Since everything is shared, we end up running into each other a lot. Our friends at Santa Cruz Design and Innovation Center are right next door. 12seconds is down the hall. You can meet up with your buddies in your room, then go to the common area to kick it, or head further down for snacks.

It’s like a geeky frat house.

(On that note, there’s even a stash of grown-up drinks hidden away in the kitchen. Naturally, this is just in case the Nexters need to cut loose and party. After work, of course.)

Lulu’s at the Octagon is right across the street. This makes for a pleasant diversion–which is excellent, especially if you find yourself stuck doing work at NextSpace until the wee hours. Whatever you’re in the mood to eat at lunch, it’s probably not more than three blocks away. And though sometimes you can hear the residentially challenged Santa Cruzians hollering at each other from the street, usually, its the tunes of the musicians that float up through the windows.

Leaving the Sash Mill meant sacrificing a lot. Parking, privacy, total control over our domain, for instance. Now that the nerve-wracking move is over and we’re starting to get grooves in our chairs again, I think we can all agree that we sacrificed something to get something better. It’s scary at first to be so exposed, and we’re definitely not accustomed to being interrupted in our office because we have to chat with the people we haven’t met yet. That sort of stuff we reserved for the Geek Dinners or the BarCamps or the other various networking events. We waited ’till then to bounce our ideas off each other and went back to our offices at the end of the day to mull things over.
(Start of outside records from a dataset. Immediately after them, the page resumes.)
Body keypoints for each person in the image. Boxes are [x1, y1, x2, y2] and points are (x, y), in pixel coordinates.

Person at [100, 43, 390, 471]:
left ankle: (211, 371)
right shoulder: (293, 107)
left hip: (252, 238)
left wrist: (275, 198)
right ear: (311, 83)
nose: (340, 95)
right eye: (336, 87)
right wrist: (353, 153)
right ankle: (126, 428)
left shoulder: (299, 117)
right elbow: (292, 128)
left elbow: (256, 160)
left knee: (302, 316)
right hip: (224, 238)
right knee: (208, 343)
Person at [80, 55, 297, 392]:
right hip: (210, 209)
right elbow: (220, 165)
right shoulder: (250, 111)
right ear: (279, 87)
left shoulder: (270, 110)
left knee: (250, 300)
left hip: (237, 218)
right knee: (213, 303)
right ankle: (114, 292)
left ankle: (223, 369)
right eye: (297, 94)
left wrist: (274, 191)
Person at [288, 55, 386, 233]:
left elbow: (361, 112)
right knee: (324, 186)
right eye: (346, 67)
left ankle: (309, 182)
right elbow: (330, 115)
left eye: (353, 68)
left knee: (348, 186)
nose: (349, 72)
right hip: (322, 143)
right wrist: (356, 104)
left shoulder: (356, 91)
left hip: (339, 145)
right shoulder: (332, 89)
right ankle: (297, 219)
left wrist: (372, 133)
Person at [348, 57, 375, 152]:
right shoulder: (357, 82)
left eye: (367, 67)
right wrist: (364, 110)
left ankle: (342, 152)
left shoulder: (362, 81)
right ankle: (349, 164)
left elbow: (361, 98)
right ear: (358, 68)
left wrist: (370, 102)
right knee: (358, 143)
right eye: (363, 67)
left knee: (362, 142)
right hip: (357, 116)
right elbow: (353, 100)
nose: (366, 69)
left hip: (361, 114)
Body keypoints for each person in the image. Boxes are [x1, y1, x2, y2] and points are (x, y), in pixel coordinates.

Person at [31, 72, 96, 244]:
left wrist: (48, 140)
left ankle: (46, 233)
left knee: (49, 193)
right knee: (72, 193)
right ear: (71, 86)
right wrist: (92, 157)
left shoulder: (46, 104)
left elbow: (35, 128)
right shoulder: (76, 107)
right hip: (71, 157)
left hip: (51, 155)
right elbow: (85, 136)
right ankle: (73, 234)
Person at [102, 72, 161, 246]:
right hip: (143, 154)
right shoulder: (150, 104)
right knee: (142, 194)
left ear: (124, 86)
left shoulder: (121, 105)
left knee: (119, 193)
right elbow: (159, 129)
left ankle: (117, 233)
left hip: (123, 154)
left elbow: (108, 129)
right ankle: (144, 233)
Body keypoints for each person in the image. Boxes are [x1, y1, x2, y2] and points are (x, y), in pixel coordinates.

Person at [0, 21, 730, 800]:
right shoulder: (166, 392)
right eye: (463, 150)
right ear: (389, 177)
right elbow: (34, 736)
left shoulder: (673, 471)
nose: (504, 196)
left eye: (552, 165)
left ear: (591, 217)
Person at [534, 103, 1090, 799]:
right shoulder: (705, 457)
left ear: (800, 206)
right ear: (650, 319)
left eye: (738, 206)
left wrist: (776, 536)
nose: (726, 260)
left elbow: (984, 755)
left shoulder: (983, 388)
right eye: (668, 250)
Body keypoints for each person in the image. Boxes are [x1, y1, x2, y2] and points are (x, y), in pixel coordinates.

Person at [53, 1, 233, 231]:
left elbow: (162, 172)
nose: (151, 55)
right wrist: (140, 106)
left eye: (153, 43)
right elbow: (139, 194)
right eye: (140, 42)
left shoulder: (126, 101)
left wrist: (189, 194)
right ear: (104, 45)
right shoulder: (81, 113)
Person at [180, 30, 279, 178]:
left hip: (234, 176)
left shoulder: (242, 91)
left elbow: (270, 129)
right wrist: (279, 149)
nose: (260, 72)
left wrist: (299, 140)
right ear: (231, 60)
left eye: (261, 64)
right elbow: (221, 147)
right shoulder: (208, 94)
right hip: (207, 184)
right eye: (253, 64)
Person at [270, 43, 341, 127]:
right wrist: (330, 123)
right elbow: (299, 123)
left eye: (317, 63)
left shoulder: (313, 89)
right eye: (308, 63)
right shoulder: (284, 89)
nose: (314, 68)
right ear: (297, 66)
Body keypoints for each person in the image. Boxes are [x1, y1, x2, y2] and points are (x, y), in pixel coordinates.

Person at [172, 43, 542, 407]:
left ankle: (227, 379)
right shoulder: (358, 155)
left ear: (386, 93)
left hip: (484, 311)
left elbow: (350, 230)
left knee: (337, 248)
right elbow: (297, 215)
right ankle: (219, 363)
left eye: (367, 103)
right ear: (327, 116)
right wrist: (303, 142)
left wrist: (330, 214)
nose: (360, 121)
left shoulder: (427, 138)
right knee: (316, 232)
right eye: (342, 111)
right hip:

The more comfortable we get here, the more pervasive that fuzzy networking feeling gets. It will get easier as we learn to mix socializing with working–a skill that most of the Nexters already posess. Listen in on a few conversations and you’ll get an idea of how dynamic the activity is. (You don’t really have a choice; you eavesdrop whether you like it or not.) Perhaps it’s best that we all got packed into a second-story coworking space Downtown. Personally, I like it better already.

2 Comments

  1. Posted October 20, 2008 at 10:14 am | Permalink

    Great to have you guys down there. Looking forward to popping in after my trial is wrapped up!

  2. Chelsea
    Posted November 17, 2008 at 11:10 pm | Permalink

    Hey, I think you can buy a parking pass from the city for the parking lot behind Cooper St, it’s on Front St. I believe. I used to work in the Cooper building, and it’s nearly impossible to fool the meter maids — best to apply for a pass.